What is wanted is the line holding "the concrete column at [43,91] | 30.22" and every later line through the end of the entries, set down exactly.
::: Listed records
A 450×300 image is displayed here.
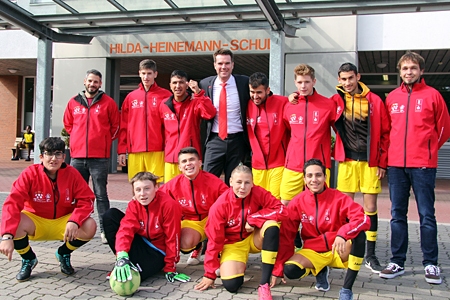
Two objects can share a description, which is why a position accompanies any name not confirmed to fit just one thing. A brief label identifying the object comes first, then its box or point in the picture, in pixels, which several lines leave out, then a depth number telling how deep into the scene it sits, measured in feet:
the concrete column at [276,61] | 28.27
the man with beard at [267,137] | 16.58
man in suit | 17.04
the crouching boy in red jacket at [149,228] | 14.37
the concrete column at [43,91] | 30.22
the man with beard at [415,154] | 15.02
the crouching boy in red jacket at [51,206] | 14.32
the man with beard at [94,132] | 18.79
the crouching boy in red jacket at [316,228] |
::::::
• [Response to this exercise]
the concrete column at [43,91] | 30.22
the man with beard at [415,154] | 15.02
the crouching boy in red jacket at [51,206] | 14.32
the man with beard at [94,132] | 18.79
the crouching boy in red jacket at [316,228] |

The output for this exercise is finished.